“Siamo trattate come schiave. Ma unite possiamo farcela”. Il racconto di Emmebet, di ritorno dal meeting delle domestiche.
Dopo una notte in bianco in aereo Emmebet si presenta in ufficio ad Addis Abeba con gli occhi stanchi ma pieni di luce e con un grande sorriso. Il workshop a Dar es Salaam è stato intenso e ha permesso a più di 25 domestic workers, (lavoratrici domestiche) provenienti da Kenya, Etiopia, Uganda, Zanzibar e Tanzania di confrontarsi direttamente e di scambiarsi esperienze di vita e di lavoro.
Emmebet è molto contenta dei tre giorni passati in Tanzania ed inizia a raccontare. Per rompere il ghiaccio ogni ragazza si è presentata, specificando il paese di appartenenza, l’età e raccontando qualcosa di sé. Testimonianze di domestic workers provenienti da numerosi paesi africani hanno portato alla luce un grave problema: quello delle migrazioni illegali verso i paesi arabi quali per esempio Arabia Saudita e Dubai. Accordi segreti tra agenzie dei rispettivi paesi scavalcano impunemente gli accordi governativi che dovrebbero tutelare lo spostamento delle ragazze lavoratrici. Emmebet racconta commossa che moltissime ragazze africane sono state attirate con l’inganno verso lavori fittizi mai ottenuti, trasportate per mare illegalmente con barconi poco sicuri e, una volta arrivate a destinazione, costrette alla prostituzione. Molte di loro, dopo essersi ribellate ai loro aguzzini, sono state poi uccise o, nel migliore dei casi, imprigionate.

◇ ◇ ◇ ◇

» **OBIETTIVI**
1. Elenca tutti i luoghi di provenienza delle lavoratrici domestiche presenti al workshop, come li riporta l'estratto sull'incontro di Dar es Salaam.
2. Ricopia il tratto dei record che va dalla riga contenente "family: Hernandiaceae" fino alla fine dei record, entrambi gli estremi compresi.
L'estratto e i record non hanno alcun legame tra loro.

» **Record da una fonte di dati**
◇ ◇ ◇ ◇

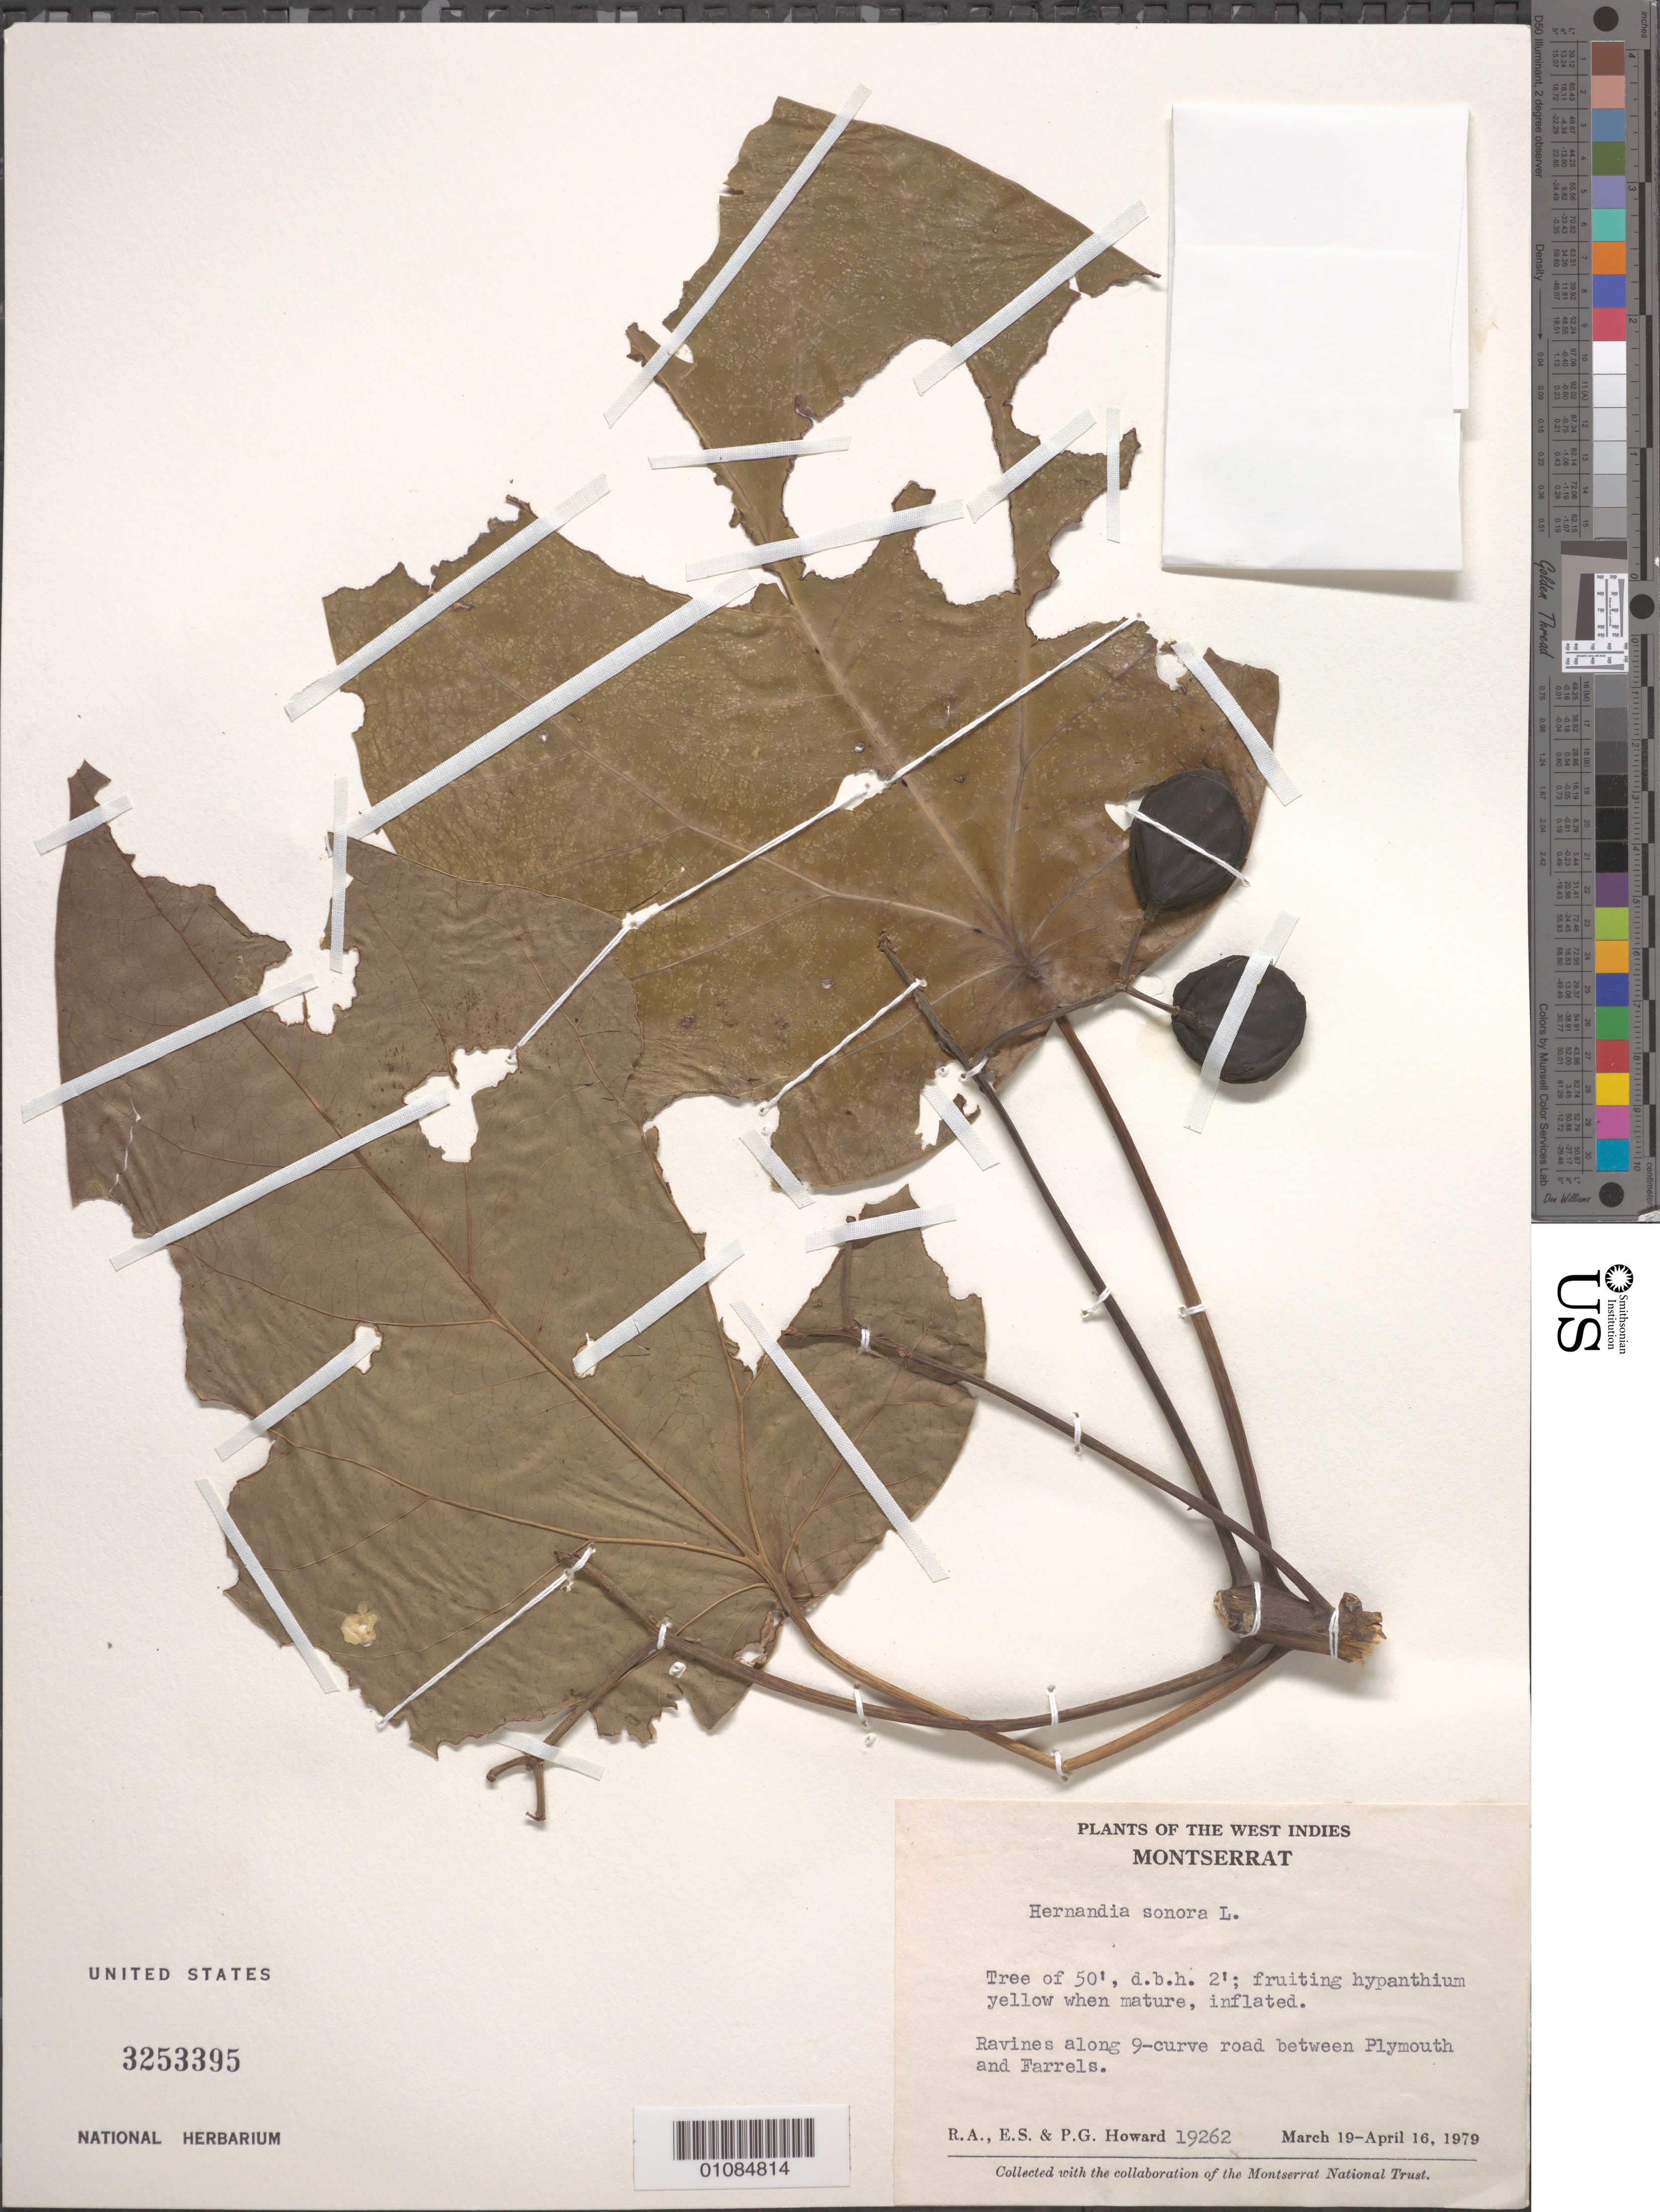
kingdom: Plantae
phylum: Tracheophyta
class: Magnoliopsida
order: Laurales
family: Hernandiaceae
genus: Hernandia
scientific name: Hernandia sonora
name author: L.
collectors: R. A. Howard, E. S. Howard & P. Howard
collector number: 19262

◇ ◇ ◇ ◇

» **SOLUZIONI COMPLETE**
1. Kenya, Etiopia, Uganda, Zanzibar, Tanzania

2.
family: Hernandiaceae
genus: Hernandia
scientific name: Hernandia sonora
name author: L.
collectors: R. A. Howard, E. S. Howard & P. Howard
collector number: 19262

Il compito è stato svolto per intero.